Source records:
#####

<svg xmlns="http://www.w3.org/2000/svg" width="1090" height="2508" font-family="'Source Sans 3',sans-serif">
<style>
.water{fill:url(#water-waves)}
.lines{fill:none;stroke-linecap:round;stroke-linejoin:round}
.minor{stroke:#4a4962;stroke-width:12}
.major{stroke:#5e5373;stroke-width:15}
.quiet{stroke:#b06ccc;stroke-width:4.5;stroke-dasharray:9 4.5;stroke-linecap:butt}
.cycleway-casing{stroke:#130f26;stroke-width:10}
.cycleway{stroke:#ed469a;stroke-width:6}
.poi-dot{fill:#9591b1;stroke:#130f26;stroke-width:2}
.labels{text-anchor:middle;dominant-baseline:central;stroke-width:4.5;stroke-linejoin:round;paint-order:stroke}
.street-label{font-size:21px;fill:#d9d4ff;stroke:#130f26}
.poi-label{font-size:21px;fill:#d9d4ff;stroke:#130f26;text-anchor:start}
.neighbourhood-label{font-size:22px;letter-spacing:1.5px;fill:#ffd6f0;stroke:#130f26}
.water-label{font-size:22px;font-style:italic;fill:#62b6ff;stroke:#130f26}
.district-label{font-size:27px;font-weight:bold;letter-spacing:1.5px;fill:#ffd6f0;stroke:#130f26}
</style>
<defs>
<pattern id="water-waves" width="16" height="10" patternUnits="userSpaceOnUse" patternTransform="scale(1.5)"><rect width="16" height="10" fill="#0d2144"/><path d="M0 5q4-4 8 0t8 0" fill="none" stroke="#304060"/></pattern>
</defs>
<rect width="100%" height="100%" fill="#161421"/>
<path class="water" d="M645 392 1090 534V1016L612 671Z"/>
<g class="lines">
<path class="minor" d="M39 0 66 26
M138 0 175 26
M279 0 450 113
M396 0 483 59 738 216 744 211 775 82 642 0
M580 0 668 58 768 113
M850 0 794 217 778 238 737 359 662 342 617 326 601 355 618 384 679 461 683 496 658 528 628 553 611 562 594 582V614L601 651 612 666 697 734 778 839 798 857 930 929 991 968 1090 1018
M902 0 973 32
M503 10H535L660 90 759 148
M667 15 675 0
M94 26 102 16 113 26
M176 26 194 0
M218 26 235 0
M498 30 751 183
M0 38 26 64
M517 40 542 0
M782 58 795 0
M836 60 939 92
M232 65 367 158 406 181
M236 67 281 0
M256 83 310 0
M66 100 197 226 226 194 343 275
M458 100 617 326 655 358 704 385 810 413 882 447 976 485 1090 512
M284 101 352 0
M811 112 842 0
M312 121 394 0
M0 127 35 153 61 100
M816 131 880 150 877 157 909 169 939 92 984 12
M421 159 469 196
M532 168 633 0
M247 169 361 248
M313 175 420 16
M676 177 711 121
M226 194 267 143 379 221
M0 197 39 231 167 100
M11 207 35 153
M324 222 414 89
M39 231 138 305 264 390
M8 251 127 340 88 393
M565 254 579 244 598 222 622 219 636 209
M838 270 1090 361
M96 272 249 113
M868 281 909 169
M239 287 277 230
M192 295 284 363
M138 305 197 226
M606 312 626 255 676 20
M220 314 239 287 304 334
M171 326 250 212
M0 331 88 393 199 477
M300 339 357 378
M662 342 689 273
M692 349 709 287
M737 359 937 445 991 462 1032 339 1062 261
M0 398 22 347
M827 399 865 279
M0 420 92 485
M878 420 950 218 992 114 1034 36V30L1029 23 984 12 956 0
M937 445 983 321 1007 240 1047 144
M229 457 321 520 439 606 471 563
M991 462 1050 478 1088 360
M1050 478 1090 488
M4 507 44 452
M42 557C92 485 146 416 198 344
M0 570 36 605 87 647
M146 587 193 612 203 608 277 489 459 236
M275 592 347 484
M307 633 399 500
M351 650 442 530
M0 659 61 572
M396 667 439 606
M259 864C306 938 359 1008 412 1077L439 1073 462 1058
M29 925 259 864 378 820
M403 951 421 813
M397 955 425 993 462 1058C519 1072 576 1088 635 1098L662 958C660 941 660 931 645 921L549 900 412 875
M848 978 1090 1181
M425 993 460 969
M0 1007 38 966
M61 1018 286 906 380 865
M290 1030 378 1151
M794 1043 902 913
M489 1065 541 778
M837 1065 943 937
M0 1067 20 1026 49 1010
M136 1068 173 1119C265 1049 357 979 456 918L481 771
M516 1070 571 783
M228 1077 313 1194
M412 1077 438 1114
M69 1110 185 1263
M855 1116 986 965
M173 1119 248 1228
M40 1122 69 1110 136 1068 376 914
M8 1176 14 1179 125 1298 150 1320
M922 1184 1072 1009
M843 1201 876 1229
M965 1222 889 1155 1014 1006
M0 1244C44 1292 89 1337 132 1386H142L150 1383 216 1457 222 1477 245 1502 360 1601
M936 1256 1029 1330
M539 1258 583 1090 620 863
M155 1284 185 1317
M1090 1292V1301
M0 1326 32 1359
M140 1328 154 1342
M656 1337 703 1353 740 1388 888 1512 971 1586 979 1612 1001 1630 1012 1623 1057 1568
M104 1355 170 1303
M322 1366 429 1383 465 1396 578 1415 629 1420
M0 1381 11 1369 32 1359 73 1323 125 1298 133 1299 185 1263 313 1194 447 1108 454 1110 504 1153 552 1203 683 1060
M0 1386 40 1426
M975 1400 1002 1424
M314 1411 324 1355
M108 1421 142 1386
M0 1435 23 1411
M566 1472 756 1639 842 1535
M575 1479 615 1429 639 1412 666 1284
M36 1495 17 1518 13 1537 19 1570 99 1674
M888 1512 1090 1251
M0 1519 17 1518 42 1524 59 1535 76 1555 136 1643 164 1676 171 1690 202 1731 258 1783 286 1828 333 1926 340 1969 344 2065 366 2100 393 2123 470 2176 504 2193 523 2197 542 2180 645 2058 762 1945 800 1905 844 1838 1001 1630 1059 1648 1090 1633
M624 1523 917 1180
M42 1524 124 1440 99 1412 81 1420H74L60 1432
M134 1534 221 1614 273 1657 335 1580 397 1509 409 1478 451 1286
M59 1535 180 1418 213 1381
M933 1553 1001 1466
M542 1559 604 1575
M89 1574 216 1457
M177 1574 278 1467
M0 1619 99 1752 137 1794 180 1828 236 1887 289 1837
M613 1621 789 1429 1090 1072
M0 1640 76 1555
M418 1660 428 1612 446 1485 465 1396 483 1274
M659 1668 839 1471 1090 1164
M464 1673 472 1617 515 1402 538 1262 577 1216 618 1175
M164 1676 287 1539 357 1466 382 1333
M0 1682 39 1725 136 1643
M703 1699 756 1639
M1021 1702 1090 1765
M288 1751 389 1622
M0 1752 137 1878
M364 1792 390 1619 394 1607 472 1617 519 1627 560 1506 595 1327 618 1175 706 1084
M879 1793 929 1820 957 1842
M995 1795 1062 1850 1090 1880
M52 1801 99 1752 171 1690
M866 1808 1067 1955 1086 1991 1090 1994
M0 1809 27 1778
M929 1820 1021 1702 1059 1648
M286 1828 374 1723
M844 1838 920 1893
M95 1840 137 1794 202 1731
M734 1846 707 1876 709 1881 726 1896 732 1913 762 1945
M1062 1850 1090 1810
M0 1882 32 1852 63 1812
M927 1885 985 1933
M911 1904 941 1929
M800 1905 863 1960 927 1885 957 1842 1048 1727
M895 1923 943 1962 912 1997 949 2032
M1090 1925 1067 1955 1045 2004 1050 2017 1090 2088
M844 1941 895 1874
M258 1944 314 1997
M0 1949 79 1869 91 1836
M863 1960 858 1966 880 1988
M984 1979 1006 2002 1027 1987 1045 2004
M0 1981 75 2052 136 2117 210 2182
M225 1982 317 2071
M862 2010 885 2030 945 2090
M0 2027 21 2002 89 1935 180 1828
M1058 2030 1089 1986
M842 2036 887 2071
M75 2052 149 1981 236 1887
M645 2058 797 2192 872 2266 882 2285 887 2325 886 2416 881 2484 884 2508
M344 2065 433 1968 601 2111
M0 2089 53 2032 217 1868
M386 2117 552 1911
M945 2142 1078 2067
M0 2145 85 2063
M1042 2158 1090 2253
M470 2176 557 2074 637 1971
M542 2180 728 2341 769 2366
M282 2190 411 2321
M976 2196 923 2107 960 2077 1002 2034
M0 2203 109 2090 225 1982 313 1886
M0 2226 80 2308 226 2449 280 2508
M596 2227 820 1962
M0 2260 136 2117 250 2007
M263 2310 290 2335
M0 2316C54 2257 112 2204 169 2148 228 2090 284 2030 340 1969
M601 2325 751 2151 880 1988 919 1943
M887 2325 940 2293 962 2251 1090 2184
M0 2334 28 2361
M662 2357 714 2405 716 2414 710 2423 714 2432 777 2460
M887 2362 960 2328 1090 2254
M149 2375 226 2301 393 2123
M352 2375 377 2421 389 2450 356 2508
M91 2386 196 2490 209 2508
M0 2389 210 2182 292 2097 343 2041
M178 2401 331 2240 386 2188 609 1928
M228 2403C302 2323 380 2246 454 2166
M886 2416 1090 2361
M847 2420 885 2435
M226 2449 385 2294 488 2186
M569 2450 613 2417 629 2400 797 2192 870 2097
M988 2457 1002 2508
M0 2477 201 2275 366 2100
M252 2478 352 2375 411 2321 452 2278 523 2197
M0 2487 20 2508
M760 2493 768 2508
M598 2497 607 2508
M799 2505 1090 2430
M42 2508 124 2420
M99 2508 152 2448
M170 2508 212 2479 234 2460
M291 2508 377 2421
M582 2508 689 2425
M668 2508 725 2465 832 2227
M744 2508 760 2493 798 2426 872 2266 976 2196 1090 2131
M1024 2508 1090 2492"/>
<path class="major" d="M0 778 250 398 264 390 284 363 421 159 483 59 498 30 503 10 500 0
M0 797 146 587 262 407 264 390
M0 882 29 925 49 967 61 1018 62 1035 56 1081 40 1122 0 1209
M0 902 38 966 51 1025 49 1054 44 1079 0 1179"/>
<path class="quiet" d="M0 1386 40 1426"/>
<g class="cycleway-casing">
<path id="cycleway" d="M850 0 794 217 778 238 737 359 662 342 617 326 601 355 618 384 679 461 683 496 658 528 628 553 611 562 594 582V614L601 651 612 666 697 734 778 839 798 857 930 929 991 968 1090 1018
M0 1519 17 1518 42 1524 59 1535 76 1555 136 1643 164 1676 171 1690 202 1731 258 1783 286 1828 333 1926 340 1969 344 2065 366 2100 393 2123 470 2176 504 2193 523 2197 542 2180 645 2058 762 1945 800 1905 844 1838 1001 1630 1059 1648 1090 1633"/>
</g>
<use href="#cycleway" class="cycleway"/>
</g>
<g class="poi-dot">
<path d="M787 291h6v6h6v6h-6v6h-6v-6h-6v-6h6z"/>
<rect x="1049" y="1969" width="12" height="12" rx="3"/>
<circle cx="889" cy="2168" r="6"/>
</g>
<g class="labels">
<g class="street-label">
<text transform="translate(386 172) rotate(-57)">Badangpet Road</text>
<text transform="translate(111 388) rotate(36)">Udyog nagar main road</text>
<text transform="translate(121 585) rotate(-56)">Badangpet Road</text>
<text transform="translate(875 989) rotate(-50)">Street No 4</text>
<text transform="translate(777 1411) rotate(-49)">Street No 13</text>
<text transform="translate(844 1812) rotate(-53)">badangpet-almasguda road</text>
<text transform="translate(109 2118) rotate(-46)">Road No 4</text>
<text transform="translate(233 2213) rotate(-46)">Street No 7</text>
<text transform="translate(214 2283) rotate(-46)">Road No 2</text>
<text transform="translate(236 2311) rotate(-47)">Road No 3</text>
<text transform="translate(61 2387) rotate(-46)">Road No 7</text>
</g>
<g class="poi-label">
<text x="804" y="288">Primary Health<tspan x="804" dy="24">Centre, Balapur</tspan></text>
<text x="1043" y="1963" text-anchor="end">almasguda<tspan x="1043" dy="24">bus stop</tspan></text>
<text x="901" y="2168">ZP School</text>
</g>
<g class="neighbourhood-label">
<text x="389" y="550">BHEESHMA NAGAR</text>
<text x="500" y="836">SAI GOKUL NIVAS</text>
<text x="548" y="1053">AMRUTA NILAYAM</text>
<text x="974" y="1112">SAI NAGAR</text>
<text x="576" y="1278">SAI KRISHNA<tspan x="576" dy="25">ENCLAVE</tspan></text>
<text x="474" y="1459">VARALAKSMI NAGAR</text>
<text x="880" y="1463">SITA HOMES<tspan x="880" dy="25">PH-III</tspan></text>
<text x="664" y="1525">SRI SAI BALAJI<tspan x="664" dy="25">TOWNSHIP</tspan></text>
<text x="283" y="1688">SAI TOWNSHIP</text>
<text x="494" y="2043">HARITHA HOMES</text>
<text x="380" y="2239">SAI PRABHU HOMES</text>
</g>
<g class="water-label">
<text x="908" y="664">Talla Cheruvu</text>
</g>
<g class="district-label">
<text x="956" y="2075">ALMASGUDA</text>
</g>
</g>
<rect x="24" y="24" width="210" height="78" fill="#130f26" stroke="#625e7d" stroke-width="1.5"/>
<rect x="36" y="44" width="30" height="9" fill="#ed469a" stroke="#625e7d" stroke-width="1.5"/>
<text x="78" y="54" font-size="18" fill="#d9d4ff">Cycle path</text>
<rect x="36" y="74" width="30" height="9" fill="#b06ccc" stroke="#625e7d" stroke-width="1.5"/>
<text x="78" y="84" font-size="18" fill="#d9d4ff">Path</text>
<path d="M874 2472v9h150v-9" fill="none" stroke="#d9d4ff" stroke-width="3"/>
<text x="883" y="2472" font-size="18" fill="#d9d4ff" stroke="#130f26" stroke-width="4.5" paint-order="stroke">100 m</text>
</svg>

#####

Directions >>
When a line of the entries contains "labels", it counts; say how many such lines there are, and nothing more.

Exercise response >>
2